PROMPT - Reproduce word for word the lines between those holding "Using JMP Pro, I" and "- Forecasted Inventory Accuracy", inclusive, and nothing else from the data below.

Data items
- Opening Delimiter -

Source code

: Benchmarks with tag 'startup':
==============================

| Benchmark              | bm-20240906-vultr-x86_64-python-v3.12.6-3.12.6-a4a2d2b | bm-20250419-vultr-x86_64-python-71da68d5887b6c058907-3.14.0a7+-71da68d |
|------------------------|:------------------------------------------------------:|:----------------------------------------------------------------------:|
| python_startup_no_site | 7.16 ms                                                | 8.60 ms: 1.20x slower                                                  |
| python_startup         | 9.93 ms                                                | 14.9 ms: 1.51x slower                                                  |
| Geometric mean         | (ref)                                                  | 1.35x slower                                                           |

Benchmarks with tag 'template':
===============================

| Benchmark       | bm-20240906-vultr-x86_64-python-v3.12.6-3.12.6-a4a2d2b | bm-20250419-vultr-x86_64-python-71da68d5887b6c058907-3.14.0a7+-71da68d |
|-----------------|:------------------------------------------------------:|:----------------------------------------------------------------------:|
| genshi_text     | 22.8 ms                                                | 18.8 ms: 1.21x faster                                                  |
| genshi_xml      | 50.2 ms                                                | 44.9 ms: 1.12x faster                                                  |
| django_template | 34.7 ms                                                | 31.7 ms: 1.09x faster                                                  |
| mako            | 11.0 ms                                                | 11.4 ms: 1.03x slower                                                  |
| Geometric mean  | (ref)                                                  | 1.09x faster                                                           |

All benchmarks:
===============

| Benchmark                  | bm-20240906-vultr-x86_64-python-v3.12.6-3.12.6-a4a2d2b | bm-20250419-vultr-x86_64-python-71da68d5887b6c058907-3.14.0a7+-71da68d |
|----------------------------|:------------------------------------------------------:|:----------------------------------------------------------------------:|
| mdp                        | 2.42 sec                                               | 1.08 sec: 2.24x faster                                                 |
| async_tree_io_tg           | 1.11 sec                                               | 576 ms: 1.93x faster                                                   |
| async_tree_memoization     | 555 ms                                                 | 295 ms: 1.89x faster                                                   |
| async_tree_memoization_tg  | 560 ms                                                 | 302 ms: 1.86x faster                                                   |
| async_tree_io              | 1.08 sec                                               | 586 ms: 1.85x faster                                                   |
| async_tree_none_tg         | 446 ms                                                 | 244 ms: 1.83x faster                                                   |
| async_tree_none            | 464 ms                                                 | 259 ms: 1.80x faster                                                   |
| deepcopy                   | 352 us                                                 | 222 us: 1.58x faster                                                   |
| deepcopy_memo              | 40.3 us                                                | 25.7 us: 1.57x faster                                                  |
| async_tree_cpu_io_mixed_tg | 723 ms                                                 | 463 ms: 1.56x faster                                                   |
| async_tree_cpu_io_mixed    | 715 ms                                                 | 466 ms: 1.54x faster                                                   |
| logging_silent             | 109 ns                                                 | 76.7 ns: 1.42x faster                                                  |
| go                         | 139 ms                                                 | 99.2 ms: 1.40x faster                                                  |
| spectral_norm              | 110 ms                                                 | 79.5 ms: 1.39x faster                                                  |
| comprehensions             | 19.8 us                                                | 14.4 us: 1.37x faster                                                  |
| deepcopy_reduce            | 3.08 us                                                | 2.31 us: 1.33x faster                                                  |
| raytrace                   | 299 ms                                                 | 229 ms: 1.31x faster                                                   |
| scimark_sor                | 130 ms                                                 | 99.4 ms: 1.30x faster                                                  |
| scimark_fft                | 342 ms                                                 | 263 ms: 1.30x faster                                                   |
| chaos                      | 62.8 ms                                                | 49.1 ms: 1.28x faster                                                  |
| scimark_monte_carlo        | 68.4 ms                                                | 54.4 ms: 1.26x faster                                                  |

- Closing Delimiter -
- Opening Delimiter -

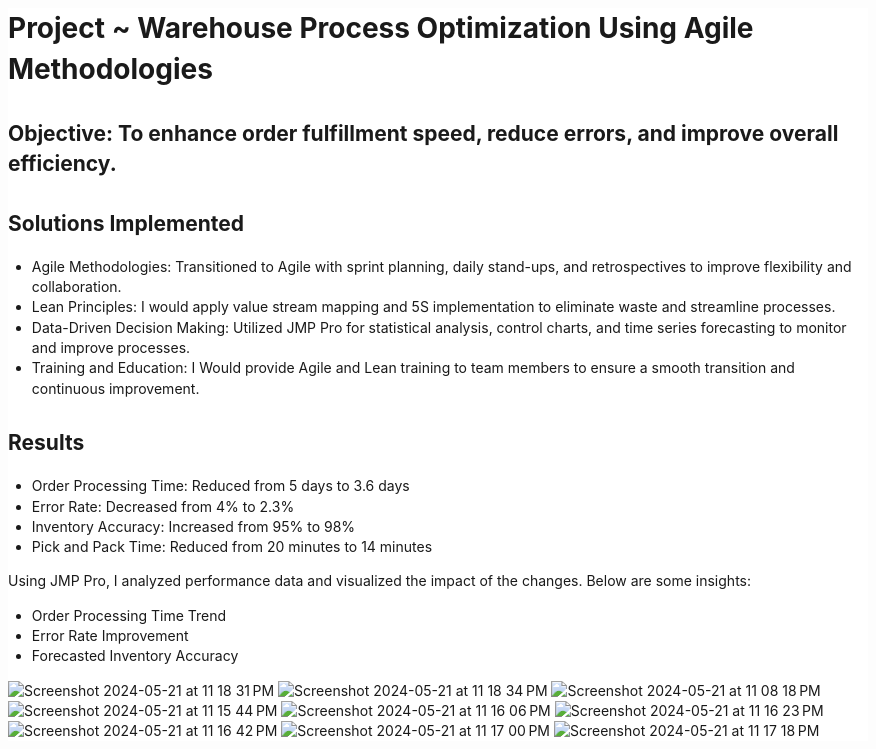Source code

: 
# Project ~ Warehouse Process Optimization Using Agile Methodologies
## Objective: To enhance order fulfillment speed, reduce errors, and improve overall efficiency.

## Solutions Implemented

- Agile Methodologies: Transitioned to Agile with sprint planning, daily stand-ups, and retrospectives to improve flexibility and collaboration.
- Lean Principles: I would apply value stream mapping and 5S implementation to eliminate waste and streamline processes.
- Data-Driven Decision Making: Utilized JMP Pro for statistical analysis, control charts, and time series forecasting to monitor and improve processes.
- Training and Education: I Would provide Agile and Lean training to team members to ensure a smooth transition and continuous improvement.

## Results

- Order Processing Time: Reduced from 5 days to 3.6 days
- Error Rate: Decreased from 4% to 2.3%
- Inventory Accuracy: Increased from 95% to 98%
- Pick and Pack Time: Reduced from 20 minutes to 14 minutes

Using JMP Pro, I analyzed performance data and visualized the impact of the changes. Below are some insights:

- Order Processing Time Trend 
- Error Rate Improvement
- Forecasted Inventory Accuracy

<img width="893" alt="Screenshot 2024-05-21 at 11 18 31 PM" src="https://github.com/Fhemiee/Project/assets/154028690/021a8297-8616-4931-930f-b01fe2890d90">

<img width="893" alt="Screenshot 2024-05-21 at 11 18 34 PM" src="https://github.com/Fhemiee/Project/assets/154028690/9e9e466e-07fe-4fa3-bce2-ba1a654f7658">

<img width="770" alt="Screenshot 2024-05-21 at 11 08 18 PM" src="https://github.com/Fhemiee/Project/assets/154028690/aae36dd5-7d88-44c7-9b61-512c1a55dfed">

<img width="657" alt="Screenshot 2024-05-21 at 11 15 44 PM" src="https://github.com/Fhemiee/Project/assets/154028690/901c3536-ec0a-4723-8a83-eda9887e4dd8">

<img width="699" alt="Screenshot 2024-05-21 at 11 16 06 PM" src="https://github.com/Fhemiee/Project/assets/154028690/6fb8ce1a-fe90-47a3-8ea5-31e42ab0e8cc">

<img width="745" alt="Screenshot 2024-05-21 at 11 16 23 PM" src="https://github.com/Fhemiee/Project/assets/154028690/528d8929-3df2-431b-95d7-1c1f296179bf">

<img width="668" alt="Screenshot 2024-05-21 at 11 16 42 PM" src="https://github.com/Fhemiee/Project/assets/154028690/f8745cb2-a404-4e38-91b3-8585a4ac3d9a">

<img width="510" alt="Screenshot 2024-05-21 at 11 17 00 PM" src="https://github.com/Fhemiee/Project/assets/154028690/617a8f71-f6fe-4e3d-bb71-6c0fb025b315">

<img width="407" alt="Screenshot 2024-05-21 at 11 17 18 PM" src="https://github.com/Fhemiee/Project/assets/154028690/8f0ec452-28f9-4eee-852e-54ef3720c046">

- Closing Delimiter -

EXERCISE RESPONSE -
Using JMP Pro, I analyzed performance data and visualized the impact of the changes. Below are some insights:

- Order Processing Time Trend 
- Error Rate Improvement
- Forecasted Inventory Accuracy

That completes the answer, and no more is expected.